Saturday, August 23, 2008

Tepper's $2.4 billion bet loses energy

Hedge-fund manager David Tepper bought $2.4 billion of oil and gas stocks in the second quarter, shifting 79 percent of his U.S. equity holdings into energy from less than 1 percent three months earlier.

Tepper, who runs Appaloosa Management LP in Chatham, N.J., and is the namesake for the Tepper School of Business at Carnegie Mellon University in Pittsburgh, acquired stakes in 18 energy companies including Chevron Corp., ConocoPhillips and Devon Energy Corp., according to an Aug. 14 filing with the Securities and Exchange Commission. He added more shares of the Energy Select Sector SPDR Fund.

The value of the holdings fell about 14 percent from the end of the quarter through this week as commodity prices plunged from a July 3 record.


Stanley Druckenmiller's Duquesne Capital Management LLC in Pittsburgh also loaded up on energy stocks in the quarter, according to SEC filings.

"A lot of funds have been caught long on crude," said Peter Fusaro, chairman of Global Change Associates Inc., a New York firm that tracks 700 hedge funds that make energy-related investments. "If they were increasing their exposure in the second quarter, they are taking losses now."

Tepper, 50, the former head of junk-bond trading at Goldman Sachs Group Inc., could not be reached for comment. Druckenmiller, 55, who is negotiating to purchase a controlling stake in the Steelers, doesn't discuss his holdings, a Duquesne official said.

Some energy stocks failed to keep pace with rising crude oil prices during the second quarter. That presented an opportunity for investors such as Tepper who look for companies trading at discounts.

Oil prices soared 38 percent during the quarter and peaked at a record $147.27 a barrel on July 11. Oil stocks rose more slowly during the quarter, as shown by the 20 percent increase in the Energy Select Sector SPDR Trust, the exchange-traded fund for the 39 oil and gas companies in the Standard & Poor's 500 Index.

By purchasing oil and gas stocks, investors effectively bought the companies' proven reserves at a discount to market prices, said Kurt Wulff, an independent analyst who once worked with billionaire Carl Icahn on energy-company takeovers.

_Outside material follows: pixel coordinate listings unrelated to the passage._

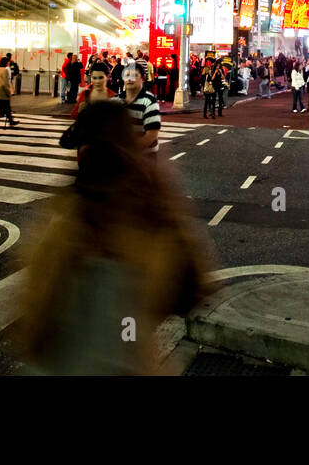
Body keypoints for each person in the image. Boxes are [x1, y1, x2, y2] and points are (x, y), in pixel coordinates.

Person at [16, 100, 217, 374]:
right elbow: (191, 288)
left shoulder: (72, 220)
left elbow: (34, 324)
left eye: (83, 147)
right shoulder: (148, 217)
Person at [121, 65, 161, 155]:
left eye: (134, 76)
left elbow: (151, 135)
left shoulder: (149, 102)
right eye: (127, 76)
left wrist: (130, 150)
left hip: (145, 156)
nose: (130, 79)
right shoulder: (115, 101)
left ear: (142, 79)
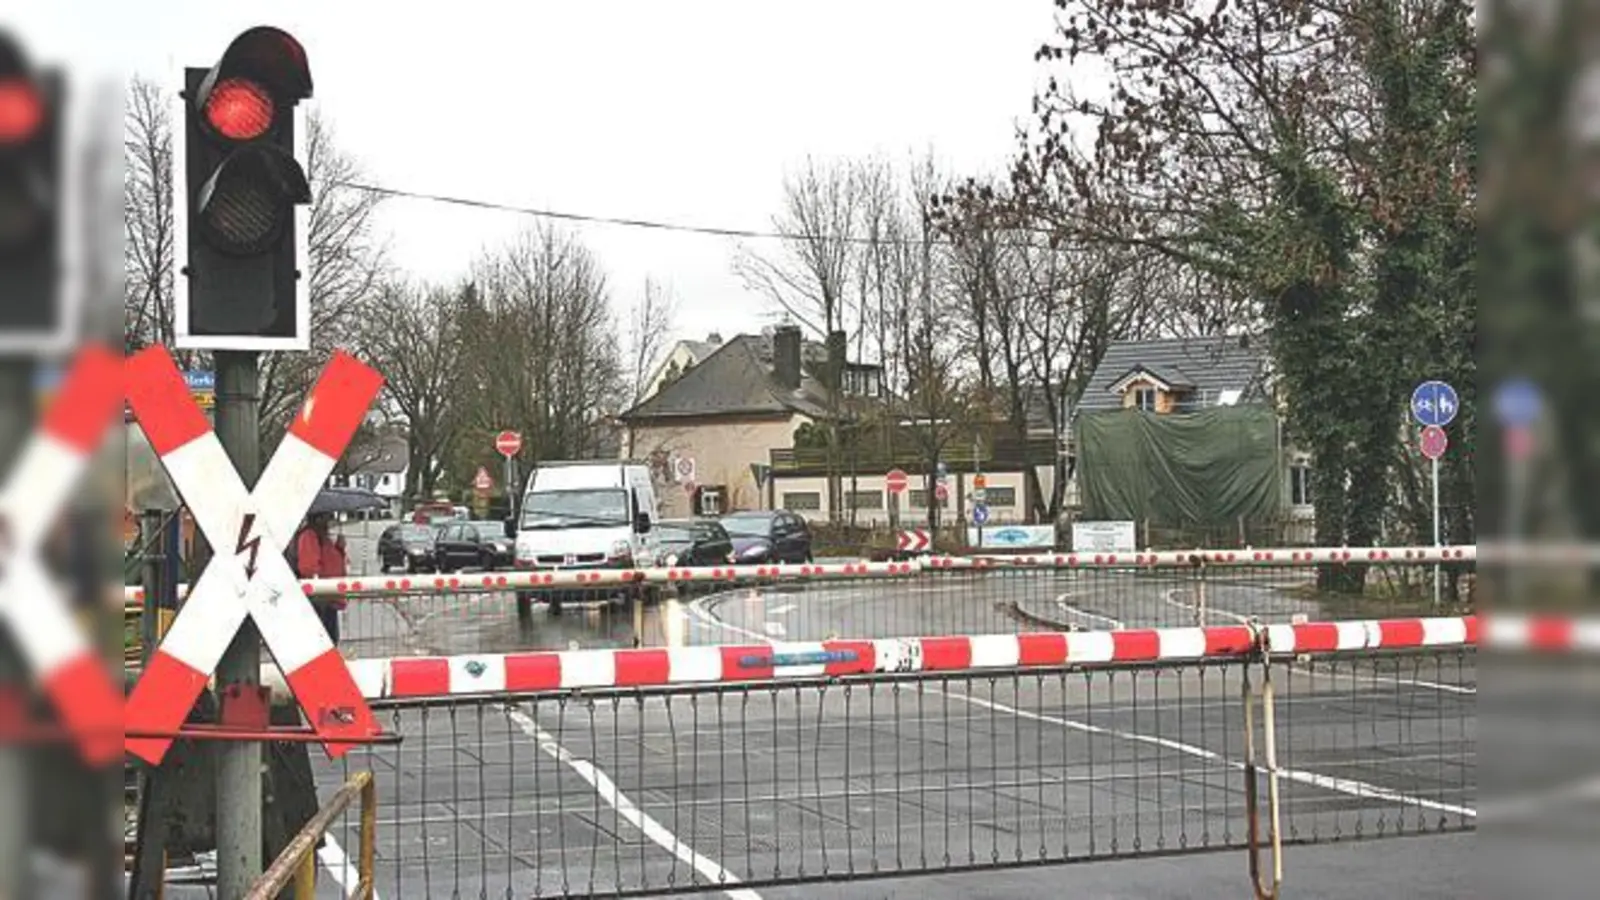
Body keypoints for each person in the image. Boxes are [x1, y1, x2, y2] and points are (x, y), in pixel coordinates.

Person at [294, 511, 348, 644]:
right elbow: (308, 567)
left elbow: (331, 562)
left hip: (328, 596)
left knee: (330, 639)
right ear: (318, 518)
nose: (329, 521)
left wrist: (339, 548)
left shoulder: (321, 536)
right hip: (320, 599)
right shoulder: (309, 536)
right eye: (327, 517)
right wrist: (318, 585)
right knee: (323, 641)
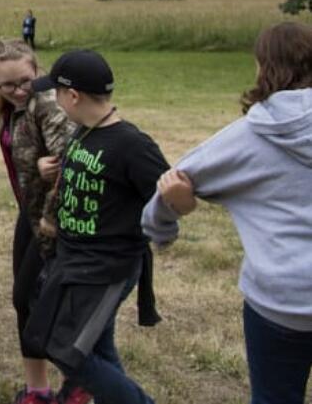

"There was one of these gaps between the value of stocks and the value of oil prices," Wulff said. "You know that gap has got to narrow, but you don't know if oil prices are coming down or stock prices are going up."

Druckenmiller, a former oil-industry analyst for Pittsburgh National Bank who later managed money for billionaire George Soros, reported in an SEC filing that Duquesne's energy-related holdings equaled 40 percent of stocks reported at June 30, up from 19 percent at March 31.

Oil and gas stocks accounted for 16 percent of the market valuation of the Standard & Poor's 500 Index at June 30, according to Bloomberg data.

Although some of the increases stemmed from appreciation of existing holdings, all of the managers also were buying oil and gas shares during the second quarter. Their common purchases included Anadarko Petroleum Corp., Canadian Natural Resources Ltd. and Chesapeake Energy Corp.

Many of these stocks have fallen since July 11 as crude prices plunged as much as 24 percent.

By Aug. 15, when crude prices touched a low of $111.34 a barrel, the market value of Appaloosa's oil and gas stocks had fallen to $1.9 billion.

Yet, these fund managers ultimately might be proven right. Oil prices began to recover this week -- crude oil futures rose as high as $122.04 a barrel Thursday. But it fell again Friday to close at $114.59, down $6.59 a barrel, or 5.43 percent. It was crude's largest single-day price drop percentage-wise since Dec. 27, 2004.